# How would you balance H3PO4 +Mg(OH)2-->Mg3(PO4)2 +H20?

Nov 1, 2015

$2 {H}_{3} P {O}_{4}$ + $3 M g {\left(O H\right)}_{2}$ = $M {g}_{3} {\left(P {O}_{4}\right)}_{2}$ + $6 {H}_{2} O$

#### Explanation:

I can either tally all the atoms one by one or use my knowledge of ionic bonds to make the tally system much simpler.

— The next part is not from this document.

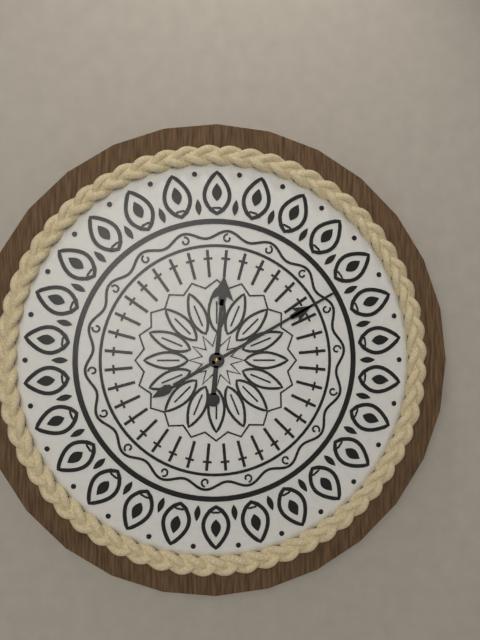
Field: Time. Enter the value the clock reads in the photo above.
12:10
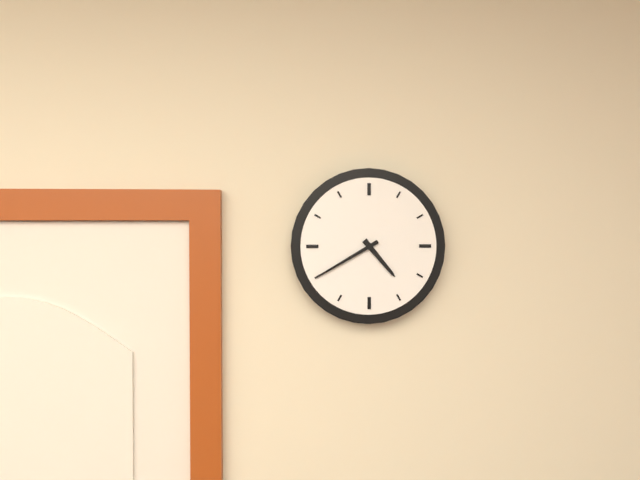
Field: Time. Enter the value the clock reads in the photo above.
4:40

I'll do the simpler version.

First re-write the chemical equation to avoid confusing myself:

${H}_{3} P {O}_{4}$ + $M g {\left(O H\right)}_{2}$ = $M {g}_{3} {\left(P {O}_{4}\right)}_{2}$ + $H$-$O H$

Notice that I had shown the line structure between the ${H}^{+}$ and $O {H}^{-}$ ions. Now, let's tally based on the subscripts.

left side:

${H}^{+}$ = 3

$P {O}_{4}^{\text{3-}}$ = 1

$M {g}^{\text{2+}}$ = 1

$O {H}^{-}$ = 2

right side:

${H}^{+}$ = 1

$P {O}_{4}^{\text{3-}}$ = 2

$M {g}^{\text{2+}}$ = 3

$O {H}^{-}$ = 1

Let's start balancing the largest ion, $P {O}_{4}^{\text{3-}}$.

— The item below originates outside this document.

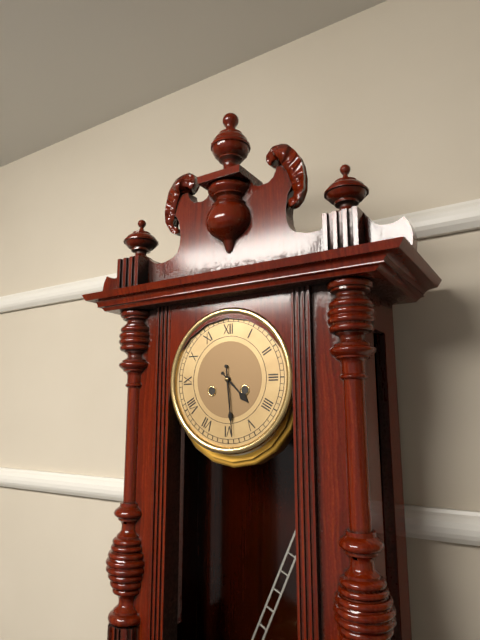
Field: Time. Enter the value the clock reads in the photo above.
4:29
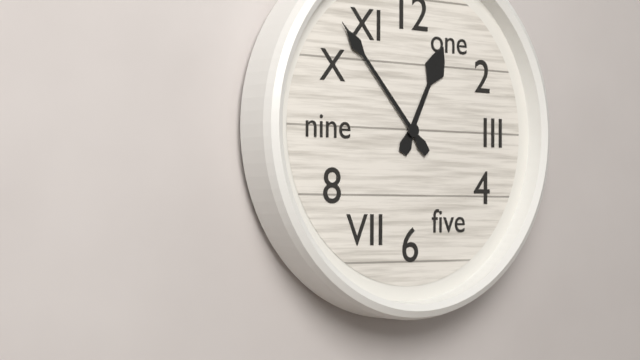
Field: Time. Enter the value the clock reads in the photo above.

$\textcolor{red}{2} {H}_{3} P {O}_{4}$ + $M g {\left(O H\right)}_{2}$ = $M {g}_{3} {\left(P {O}_{4}\right)}_{2}$ + $H$-$O H$

left side:

${H}^{+}$ = 3 x $\textcolor{red}{2}$ = 6

$P {O}_{4}^{\text{3-}}$ = 1 x $\textcolor{red}{2}$ = 2

$M {g}^{\text{2+}}$ = 1

$O {H}^{-}$ = 2

right side:

${H}^{+}$ = 1

$P {O}_{4}^{\text{3-}}$ = 2

$M {g}^{\text{2+}}$ = 3

$O {H}^{-}$ = 1

Do not forget that since ${H}_{3} P {O}_{4}$ is a substance, you need to also multiply the coefficient with the number of $H$ atoms.

Next,

$2 {H}_{3} P {O}_{4}$ + $\textcolor{g r e e n}{3} M g {\left(O H\right)}_{2}$ = $M {g}_{3} {\left(P {O}_{4}\right)}_{2}$ + $H$-$O H$

left side:

${H}^{+}$ = 3 x 2 = 6

$P {O}_{4}^{\text{3-}}$ = 1 x 2 = 2

$M {g}^{\text{2+}}$ = 1 x $\textcolor{g r e e n}{3}$ = 3

$O {H}^{-}$ = 2 x $\textcolor{g r e e n}{3}$ = 6

right side:

${H}^{+}$ = 1

$P {O}_{4}^{\text{3-}}$ = 2

$M {g}^{\text{2+}}$ = 3

$O {H}^{-}$ = 1

Again, since $M g {\left(O H\right)}_{2}$ is a substance, whatever coefficient you apply to $M {g}^{\text{2+}}$ ion will also be applied to $O {H}^{-}$ ion.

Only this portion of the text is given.